Bondi cut LA Noire desks to fit Blu-ray
"There might have been a better arc."
Controversial Team Bondi co-founder Brendan McNamara has blamed Blu-ray's disc size for L.A. Noire shipping without its planned Bunko and Burglary cases.
Bondi's original plans would have seen L.A. Noire's crime-solving story expanded over 11 extra investigations.
"We had a Bunko and Burglary desk - bunko is fraud and burglary is just people robbing houses and stuff," McNamara explained to PSM3 magazine (via CVG). "We had 11 full cases for that, which we wrote and did the design for to a certain extent - we even did the art for them too, but it just got to a point where we were never going to fit it on one Blu-ray."
Team Bondi shipped L.A. Noire on a single PS3 Blu-ray, but had no qualms spreading the content over three DVDs for the game's Xbox 360 version.

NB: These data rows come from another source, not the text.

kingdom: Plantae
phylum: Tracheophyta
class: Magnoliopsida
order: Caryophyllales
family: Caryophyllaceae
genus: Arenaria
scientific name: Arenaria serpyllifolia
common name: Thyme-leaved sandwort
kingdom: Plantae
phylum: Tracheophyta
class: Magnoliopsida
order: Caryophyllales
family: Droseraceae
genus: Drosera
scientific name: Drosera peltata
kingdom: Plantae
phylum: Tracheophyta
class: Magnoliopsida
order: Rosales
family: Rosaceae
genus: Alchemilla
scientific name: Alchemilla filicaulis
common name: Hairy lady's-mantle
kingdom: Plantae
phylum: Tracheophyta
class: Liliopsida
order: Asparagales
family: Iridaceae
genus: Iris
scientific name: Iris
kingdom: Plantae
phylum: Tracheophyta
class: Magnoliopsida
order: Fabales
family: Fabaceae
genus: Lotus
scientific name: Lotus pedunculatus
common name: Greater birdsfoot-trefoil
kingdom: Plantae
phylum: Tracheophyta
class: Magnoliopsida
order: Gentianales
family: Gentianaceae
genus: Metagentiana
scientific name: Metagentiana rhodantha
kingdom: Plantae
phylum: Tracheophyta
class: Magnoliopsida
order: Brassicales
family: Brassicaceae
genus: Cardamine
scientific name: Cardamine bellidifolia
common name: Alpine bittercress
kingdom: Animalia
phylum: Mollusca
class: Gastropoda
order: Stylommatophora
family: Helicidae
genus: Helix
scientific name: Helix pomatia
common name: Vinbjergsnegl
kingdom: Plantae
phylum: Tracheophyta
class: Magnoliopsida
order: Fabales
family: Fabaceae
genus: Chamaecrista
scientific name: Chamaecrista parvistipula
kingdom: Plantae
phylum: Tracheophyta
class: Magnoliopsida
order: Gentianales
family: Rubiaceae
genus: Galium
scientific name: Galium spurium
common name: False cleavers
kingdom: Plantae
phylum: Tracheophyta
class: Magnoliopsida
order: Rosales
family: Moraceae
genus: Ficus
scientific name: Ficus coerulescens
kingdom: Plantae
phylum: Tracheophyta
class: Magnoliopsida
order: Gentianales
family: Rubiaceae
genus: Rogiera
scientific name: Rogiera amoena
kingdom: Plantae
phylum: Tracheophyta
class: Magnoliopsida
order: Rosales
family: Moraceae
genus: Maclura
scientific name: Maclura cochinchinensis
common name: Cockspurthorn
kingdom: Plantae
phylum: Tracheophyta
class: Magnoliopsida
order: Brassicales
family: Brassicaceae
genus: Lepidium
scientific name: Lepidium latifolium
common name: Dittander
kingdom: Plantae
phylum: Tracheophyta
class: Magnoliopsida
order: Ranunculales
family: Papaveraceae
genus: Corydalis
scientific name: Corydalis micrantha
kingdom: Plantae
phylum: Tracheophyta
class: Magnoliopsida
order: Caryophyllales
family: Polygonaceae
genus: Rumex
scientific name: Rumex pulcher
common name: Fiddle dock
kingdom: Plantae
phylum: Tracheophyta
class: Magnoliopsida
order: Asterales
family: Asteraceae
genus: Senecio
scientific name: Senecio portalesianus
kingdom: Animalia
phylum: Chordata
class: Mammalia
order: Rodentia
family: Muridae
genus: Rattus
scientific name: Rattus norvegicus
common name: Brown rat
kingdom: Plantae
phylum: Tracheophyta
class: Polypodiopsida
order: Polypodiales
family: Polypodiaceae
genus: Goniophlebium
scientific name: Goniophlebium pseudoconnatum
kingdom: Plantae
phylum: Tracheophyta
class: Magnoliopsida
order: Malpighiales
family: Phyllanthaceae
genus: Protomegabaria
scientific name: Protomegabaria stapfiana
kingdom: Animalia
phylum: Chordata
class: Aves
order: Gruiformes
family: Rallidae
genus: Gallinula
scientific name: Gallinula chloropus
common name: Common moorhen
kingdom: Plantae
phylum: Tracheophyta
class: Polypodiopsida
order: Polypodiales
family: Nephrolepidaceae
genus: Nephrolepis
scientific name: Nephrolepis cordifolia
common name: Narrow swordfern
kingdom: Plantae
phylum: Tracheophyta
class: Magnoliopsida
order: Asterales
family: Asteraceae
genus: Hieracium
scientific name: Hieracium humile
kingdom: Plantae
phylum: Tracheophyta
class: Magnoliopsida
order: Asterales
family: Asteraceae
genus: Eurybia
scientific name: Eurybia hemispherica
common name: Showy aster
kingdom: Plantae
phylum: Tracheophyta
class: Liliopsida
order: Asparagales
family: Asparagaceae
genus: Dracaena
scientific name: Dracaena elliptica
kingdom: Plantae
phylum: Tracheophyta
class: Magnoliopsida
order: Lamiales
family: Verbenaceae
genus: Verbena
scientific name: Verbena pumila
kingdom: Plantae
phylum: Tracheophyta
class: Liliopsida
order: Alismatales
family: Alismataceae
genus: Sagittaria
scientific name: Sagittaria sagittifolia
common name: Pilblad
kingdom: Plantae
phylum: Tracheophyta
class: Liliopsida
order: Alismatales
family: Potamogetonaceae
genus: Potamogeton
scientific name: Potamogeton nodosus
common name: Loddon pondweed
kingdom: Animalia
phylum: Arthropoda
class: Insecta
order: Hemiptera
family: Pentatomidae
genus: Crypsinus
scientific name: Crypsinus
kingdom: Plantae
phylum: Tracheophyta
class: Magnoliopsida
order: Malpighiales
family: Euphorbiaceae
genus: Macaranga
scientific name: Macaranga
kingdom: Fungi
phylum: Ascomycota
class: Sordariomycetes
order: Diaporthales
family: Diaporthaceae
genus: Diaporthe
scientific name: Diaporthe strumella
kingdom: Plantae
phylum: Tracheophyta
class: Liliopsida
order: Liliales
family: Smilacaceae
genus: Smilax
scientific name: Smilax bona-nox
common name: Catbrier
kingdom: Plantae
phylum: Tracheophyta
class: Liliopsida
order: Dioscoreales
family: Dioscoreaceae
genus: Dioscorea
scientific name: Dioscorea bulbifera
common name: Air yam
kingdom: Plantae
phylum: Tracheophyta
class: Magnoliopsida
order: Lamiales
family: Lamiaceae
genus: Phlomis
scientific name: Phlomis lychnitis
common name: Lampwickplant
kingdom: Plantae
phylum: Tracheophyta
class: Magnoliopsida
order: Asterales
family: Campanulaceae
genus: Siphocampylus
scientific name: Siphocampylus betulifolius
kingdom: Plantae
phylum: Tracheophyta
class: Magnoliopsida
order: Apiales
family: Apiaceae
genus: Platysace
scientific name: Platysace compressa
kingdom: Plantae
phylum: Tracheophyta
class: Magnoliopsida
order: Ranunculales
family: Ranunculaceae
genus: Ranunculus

According to McNamara, going over one Blu-ray disc in size "just becomes super prohibitive", despite the fact that the game "might have been a better arc if we did do that - you get more of a chance to introduce different things."
In-game dialogue still mentions the abandoned sections of main character Cole Phelps' career - the Burglary sections would have immediately preceded Phelps' stint in Homicide.
Other dropped ideas include a penalty system for poor performance on cases, which would result in players having to prove they were still up to the job.
"There was a kind of system where if you failed a case your captain would scream at you and you'd go out and do hot car chases or smaller robberies and muggings and all that kind of stuff in the world," McNamara revealed.
"You'd have to do enough of them to get to a point where you get offered another case... It was too much of a distraction."
Since release, publisher Rockstar has supplemented L.A. Noire with four extra cases not found on the game's disc. Available through the downloadable Rockstar Pass promotion, all have now been released.
L.A. Noire launched to commercial and critical success, although McNamara-headed developer Team Bondi has since been blighted by controversy over accusations of brutal working conditions during the game's lengthy development period.